Qualora in un contratto di locazione sia previsto il divieto per il conduttore di apportare modifiche all'immobile locato senza il preventivo ed esplicito consenso del proprietario-locatore, non incombe a quest'ultimo, che abbia agito per l'eliminazione delle modifiche apportate dal conduttore, la prova della sua opposizione, bensì al conduttore la dimostrazione di avere ottenuto il preventivo espresso consenso del locatore, senza che sia sufficiente la mancata opposizione a un progetto genericamente prospettato (Cass. civ., sez.III, 22 aprile 2013, n.9724).

- Anche la locazione di immobile urbano conclusa con lo Stato o altro ente pubblico territoriale come conduttore può essere stipulata per una durata più breve di quella sessennale, in presenza di esigenze di carattere transitorio oggettivamente rilevabili e richiamate nel contratto (nella specie, la locazione era stata stipulata da un'azienda sanitaria per sopperire alla inagibilità di altro immobile, sottoposto a lavori di ristrutturazione) (Cass. civ., sez.III, 23 gennaio 2009, n. 1699).

- Anche ai contratti di locazione di immobili adibiti ad uso diverso da quello di abitazione stipulati dallo Stato o da altri enti pubblici territoriali in qualità di conduttori di cui all'art. 42 della l. 27 luglio 1978, n. 392 è applicabile la disciplina dettata dagli artt. 28 e 29 in tema di rinnovazione che accorda al conduttore una tutela privilegiata in termini di durata del rapporto.

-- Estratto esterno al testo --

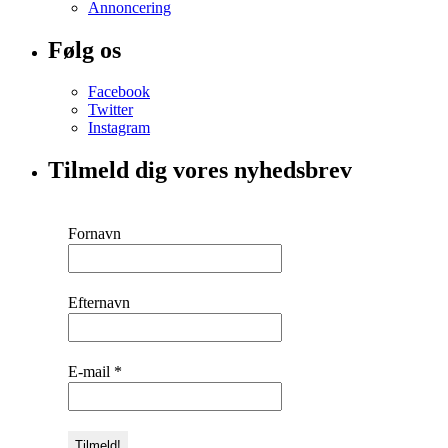
Annoncering
Følg os
Facebook
Twitter
Instagram
Tilmeld dig vores nyhedsbrev
Fornavn
Efternavn
E-mail
*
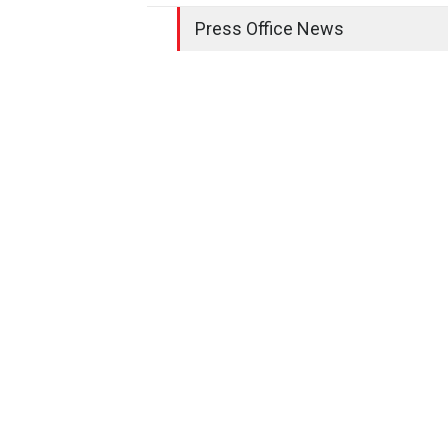
Press Office News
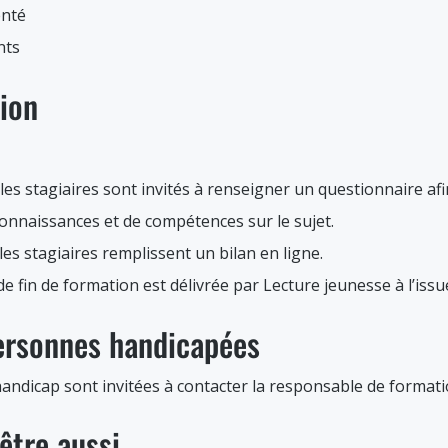
enté
nts
tion
, les stagiaires sont invités à renseigner un questionnaire afi
connaissances et de compétences sur le sujet.
 les stagiaires remplissent un bilan en ligne.
 de fin de formation est délivrée par Lecture jeunesse à l’iss
personnes handicapées
andicap sont invitées à contacter la responsable de formati
être aussi…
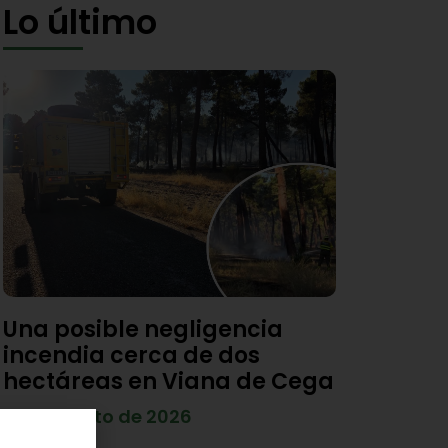
Lo último
Una posible negligencia
incendia cerca de dos
hectáreas en Viana de Cega
7 de agosto de 2026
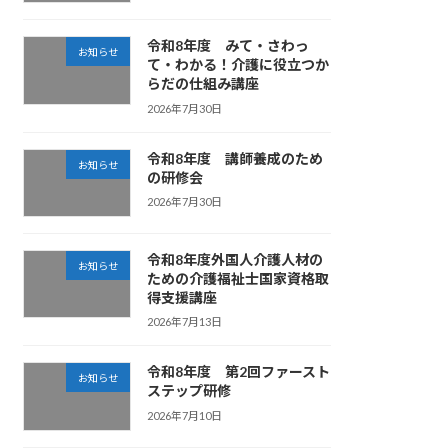
令和8年度 みて・さわっ
お知らせ
て・わかる！介護に役立つか
らだの仕組み講座
2026年7月30日
令和8年度 講師養成のため
お知らせ
の研修会
2026年7月30日
令和8年度外国人介護人材の
お知らせ
ための介護福祉士国家資格取
得支援講座
2026年7月13日
令和8年度 第2回ファースト
お知らせ
ステップ研修
2026年7月10日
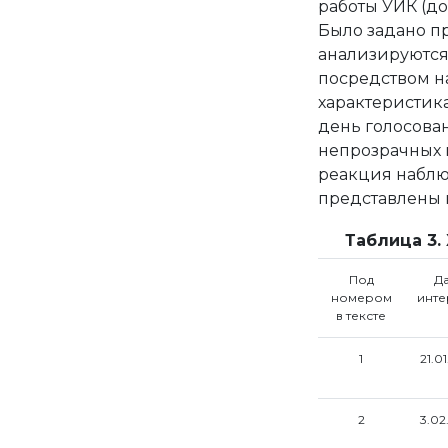
работы УИК (до 
Было задано п
анализируются
посредством на
характеристик
день голосован
непрозрачных 
реакция наблю
представлены 
Таблица 3.
Под
Да
номером
инте
в тексте
1
21.01
2
3.02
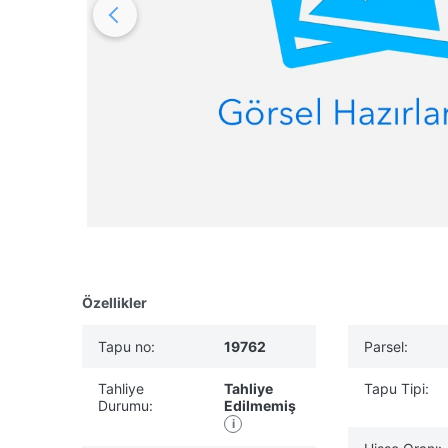
Özellikler
Tapu no:
19762
Parsel:
Tahliye
Tahliye
Tapu Tipi:
Durumu:
Edilmemiş
i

Invero, a differenza dell'ipotesi regolata dall'art. 1597 c.c., la protrazione del rapporto alla sua prima scadenza in base alle richiamate norme della l. n. 392/1978 non costituisce l'effetto di una tacita manifestazione di volontà - successiva alla stipulazione del contratto e che la legge presume in virtù di un comportamento concludente e, quindi, incompatibile con il principio secondo il quale la volontà della P.A. deve essere necessariamente manifestata in forma scritta - ma deriva direttamente dalla legge, che rende irrilevante la disdetta del locatore quando la stessa non sia basata su una delle giuste cause specificamente indicate dalla legge quali motivi legittimi di diniego della rinnovazione. (Cass.civ.,sez.III, 24 luglio 2007, n. 16321).

- In tema di locazioni, con riguardo ai relativi contratti aventi ad oggetto immobili adibiti ad una delle particolari attività di cui all'art. 42 della l. 27 luglio 1978, n. 392, il comma 2 di detto articolo, richiamando il preavviso per il rilascio di cui al precedente art. 28, importa l'applicabilità a tali contratti dell'intera disciplina della durata contenuta nel medesimo art. 28, e pertanto anche del diniego motivato di rinnovazione alla prima scadenza contrattuale, dettata dallo stesso art. 28, comma 2, e dall'art. 29 della legge in questione (nella specie, la Suprema Corte ha confermato la sentenza della corte di merito che aveva rigettato la domanda di cessazione del contratto di locazione stipulato con il Ministero dell'Interno perché la disdetta era invalida causa la mancata enunciazione dei motivi inducenti la locatrice medesima al diniego di rinnovazione del contratto) (Cass.civ.,sez.III,6 febbraio 2007,n.2567).